[Records from a collection]
• • • •

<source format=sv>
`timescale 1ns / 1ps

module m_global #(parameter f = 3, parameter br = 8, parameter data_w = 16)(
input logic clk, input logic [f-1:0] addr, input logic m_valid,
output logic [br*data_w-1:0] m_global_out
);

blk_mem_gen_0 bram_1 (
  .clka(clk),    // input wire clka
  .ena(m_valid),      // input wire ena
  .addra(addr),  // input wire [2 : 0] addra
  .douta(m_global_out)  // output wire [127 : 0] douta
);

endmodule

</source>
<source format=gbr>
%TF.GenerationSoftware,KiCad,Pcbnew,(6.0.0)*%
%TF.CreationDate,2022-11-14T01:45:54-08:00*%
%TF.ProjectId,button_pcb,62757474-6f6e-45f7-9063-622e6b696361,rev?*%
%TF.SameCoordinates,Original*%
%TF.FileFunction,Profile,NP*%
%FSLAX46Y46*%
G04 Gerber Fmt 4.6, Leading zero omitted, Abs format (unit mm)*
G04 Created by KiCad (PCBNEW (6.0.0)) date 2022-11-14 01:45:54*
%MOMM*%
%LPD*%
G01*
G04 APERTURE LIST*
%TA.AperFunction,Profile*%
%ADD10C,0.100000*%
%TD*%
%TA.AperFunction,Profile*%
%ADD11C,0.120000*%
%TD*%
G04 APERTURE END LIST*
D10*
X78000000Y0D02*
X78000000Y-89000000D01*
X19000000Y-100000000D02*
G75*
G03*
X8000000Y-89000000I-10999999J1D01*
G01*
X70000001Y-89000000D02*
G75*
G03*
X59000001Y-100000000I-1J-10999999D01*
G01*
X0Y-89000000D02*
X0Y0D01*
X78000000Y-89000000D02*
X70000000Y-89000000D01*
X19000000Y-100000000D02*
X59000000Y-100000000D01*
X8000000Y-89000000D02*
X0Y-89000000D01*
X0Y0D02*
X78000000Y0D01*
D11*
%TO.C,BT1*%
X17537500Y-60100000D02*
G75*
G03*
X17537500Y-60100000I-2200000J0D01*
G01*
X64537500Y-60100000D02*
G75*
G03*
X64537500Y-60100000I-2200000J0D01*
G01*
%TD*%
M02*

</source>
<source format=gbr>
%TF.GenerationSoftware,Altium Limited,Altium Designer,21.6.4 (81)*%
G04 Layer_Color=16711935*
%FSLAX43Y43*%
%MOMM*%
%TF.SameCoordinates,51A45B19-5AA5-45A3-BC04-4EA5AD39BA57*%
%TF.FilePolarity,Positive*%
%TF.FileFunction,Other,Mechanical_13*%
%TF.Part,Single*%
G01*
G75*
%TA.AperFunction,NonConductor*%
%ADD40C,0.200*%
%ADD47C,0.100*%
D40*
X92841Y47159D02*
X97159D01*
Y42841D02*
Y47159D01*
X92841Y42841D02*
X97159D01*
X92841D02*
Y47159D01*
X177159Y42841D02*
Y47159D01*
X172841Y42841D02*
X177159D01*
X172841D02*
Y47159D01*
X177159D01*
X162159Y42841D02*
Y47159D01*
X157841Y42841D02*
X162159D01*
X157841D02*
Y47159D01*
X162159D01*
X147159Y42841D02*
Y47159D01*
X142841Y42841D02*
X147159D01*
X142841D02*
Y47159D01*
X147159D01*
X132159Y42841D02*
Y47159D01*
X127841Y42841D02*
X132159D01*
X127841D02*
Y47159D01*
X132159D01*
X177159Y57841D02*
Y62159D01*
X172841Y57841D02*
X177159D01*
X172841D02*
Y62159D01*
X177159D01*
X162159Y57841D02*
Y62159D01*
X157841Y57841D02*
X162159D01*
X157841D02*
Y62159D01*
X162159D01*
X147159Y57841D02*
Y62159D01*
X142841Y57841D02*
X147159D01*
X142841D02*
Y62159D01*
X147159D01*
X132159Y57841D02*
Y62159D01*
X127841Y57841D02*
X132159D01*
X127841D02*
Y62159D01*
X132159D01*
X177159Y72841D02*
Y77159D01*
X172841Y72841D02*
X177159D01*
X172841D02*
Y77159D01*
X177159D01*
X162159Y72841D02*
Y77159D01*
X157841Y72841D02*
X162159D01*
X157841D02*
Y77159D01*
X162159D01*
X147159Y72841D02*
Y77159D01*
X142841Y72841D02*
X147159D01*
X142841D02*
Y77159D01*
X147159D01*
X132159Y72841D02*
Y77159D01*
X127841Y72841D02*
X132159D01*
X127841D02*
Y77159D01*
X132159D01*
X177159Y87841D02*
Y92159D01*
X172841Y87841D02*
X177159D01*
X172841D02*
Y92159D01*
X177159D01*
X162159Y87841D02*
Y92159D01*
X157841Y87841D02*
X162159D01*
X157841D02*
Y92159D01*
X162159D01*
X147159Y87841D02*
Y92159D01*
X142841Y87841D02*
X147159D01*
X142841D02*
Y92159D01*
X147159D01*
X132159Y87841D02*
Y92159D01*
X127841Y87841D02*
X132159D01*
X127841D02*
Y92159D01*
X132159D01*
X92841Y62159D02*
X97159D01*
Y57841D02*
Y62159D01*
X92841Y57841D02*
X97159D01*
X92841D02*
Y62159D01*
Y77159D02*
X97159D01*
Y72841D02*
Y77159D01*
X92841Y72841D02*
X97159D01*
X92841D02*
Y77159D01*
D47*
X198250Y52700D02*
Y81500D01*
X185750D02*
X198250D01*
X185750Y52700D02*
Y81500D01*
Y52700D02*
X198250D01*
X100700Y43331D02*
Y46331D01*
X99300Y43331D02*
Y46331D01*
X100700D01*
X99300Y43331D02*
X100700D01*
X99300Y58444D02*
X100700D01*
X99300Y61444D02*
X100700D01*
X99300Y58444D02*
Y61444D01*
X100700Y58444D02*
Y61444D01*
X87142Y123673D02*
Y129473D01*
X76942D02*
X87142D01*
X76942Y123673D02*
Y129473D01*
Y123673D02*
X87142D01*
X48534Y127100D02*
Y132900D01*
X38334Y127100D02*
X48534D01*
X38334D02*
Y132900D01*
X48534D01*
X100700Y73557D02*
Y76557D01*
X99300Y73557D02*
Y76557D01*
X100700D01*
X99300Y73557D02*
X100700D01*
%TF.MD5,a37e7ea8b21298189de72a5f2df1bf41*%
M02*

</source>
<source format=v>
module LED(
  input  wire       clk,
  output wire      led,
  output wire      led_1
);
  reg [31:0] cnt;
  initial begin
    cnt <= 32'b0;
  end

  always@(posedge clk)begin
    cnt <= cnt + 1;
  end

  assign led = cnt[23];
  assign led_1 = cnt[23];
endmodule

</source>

• • • •

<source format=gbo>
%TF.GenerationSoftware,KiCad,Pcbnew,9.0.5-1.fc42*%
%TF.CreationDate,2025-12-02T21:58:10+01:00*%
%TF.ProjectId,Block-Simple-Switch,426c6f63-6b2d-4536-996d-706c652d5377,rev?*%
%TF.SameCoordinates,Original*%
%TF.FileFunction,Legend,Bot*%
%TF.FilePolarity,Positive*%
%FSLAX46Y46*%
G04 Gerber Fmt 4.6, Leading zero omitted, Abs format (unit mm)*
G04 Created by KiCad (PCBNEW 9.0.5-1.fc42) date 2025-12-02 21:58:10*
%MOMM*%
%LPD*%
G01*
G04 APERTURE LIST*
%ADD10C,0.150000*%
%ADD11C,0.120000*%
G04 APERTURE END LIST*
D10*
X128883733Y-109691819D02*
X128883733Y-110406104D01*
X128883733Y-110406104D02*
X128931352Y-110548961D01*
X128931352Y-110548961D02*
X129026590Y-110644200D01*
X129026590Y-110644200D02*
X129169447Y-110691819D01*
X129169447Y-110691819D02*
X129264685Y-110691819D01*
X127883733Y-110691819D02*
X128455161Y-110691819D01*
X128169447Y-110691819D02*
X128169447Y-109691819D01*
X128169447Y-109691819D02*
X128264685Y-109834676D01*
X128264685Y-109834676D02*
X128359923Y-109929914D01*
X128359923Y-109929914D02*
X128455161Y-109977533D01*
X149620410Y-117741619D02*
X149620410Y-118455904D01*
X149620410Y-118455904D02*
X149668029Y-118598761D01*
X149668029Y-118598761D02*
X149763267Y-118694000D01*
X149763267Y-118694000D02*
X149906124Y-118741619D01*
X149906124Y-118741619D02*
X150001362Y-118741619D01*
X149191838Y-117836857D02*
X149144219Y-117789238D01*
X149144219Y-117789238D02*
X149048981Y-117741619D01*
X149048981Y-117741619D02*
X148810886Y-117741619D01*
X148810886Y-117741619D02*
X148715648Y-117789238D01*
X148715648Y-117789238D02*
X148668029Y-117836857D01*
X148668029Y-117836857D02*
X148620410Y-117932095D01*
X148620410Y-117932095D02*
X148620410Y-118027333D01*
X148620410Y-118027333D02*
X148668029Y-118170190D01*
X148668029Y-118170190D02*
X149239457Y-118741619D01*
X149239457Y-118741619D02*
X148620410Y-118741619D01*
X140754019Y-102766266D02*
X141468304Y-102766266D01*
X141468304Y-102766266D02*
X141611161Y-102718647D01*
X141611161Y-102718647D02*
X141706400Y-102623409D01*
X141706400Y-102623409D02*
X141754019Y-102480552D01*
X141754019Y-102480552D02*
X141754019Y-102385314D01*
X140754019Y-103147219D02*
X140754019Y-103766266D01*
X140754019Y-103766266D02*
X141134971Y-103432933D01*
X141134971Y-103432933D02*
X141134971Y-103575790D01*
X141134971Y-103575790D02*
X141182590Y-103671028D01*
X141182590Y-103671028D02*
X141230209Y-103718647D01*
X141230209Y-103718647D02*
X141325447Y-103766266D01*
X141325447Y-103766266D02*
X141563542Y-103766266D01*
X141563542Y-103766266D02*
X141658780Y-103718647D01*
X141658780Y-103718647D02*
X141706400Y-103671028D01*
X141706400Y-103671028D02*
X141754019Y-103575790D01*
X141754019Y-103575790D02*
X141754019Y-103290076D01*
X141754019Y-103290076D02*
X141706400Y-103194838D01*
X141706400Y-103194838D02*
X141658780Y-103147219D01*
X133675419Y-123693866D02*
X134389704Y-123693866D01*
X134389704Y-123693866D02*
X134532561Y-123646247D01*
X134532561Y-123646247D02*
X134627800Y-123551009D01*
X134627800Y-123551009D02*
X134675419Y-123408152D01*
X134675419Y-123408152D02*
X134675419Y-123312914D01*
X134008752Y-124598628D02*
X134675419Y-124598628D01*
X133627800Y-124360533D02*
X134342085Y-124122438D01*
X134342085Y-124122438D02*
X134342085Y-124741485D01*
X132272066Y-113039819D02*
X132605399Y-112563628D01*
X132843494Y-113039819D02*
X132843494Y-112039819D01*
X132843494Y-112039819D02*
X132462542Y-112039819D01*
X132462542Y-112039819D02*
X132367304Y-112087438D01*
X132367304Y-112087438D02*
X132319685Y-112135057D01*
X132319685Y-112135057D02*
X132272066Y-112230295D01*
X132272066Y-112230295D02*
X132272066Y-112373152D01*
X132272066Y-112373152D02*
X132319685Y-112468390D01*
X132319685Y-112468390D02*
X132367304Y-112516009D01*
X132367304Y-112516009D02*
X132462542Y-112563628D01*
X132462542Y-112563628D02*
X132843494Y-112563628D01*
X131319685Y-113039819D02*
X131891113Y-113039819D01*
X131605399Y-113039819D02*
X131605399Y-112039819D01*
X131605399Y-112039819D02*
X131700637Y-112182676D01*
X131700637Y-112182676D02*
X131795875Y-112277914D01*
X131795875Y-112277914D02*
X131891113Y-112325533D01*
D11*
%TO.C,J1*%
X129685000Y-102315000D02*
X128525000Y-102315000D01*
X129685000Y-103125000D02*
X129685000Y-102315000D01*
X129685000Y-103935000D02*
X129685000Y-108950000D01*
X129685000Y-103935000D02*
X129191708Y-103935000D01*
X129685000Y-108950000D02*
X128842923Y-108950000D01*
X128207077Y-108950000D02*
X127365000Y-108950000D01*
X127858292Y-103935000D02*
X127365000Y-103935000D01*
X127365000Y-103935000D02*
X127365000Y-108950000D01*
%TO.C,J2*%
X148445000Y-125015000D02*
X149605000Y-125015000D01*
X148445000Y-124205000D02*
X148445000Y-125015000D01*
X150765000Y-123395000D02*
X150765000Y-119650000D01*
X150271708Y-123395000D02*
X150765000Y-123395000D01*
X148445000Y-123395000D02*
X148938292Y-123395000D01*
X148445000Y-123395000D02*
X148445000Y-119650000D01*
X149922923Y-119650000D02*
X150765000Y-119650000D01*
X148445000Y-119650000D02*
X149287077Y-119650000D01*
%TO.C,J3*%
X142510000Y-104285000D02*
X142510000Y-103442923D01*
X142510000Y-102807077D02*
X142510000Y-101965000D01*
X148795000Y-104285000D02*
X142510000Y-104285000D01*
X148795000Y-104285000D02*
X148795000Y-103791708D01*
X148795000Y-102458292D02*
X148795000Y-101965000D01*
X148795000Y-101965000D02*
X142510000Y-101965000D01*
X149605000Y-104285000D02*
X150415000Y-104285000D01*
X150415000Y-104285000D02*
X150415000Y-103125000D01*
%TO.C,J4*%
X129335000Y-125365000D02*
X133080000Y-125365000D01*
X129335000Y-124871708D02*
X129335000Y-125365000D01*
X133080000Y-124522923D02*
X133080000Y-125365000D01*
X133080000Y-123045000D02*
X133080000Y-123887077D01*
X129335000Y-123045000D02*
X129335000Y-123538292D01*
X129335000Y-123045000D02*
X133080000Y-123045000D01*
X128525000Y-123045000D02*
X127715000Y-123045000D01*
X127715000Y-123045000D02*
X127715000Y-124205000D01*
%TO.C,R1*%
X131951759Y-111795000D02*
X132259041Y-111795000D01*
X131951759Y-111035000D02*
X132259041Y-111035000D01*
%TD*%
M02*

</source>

• • • •

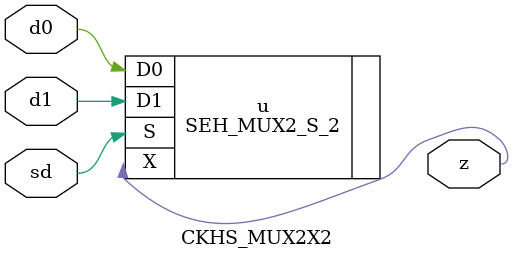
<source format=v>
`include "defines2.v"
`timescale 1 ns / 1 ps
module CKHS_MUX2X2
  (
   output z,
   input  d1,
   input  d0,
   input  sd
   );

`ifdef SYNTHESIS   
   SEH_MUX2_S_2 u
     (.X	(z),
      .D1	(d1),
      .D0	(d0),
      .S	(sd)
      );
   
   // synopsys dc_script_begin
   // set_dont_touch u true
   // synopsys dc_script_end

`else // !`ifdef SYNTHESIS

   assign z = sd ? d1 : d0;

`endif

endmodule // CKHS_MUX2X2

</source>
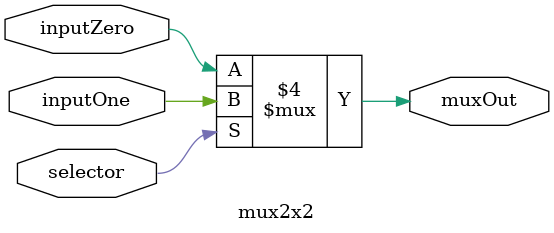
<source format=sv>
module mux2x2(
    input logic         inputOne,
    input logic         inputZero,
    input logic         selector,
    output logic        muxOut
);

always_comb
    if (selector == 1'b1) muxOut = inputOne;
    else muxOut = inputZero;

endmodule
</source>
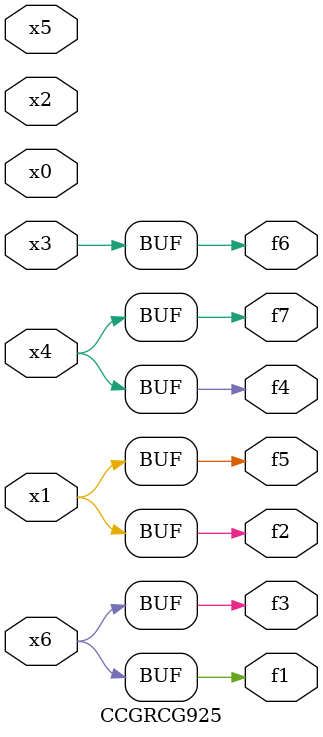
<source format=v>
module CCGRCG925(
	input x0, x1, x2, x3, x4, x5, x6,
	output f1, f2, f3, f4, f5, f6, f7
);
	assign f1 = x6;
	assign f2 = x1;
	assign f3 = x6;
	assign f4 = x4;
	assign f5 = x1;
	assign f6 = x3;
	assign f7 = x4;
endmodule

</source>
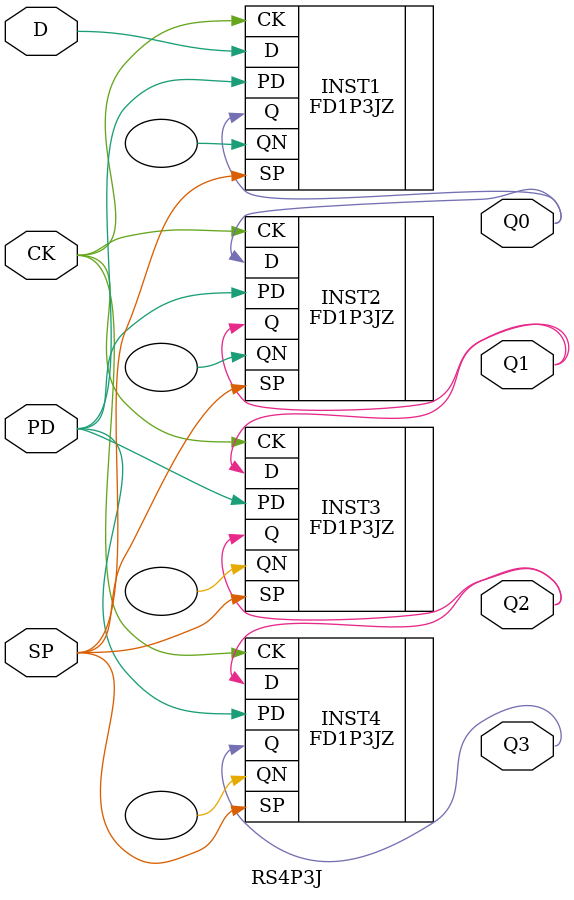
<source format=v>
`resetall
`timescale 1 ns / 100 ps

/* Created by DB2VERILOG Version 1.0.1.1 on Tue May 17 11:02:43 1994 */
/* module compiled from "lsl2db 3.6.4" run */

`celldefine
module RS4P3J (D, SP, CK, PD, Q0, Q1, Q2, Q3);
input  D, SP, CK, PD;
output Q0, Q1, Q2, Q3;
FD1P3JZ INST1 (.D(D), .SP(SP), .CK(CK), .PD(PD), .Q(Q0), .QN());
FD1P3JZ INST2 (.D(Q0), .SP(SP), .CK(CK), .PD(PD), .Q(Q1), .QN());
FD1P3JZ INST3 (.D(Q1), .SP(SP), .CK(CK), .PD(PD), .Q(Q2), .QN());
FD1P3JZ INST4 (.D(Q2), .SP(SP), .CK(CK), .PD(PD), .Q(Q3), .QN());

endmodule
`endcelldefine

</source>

• • • •

### What the exercise asks
How many of the lines in the records include the word "inputZero"? Only the number should be given.

### Answer for this exercise
2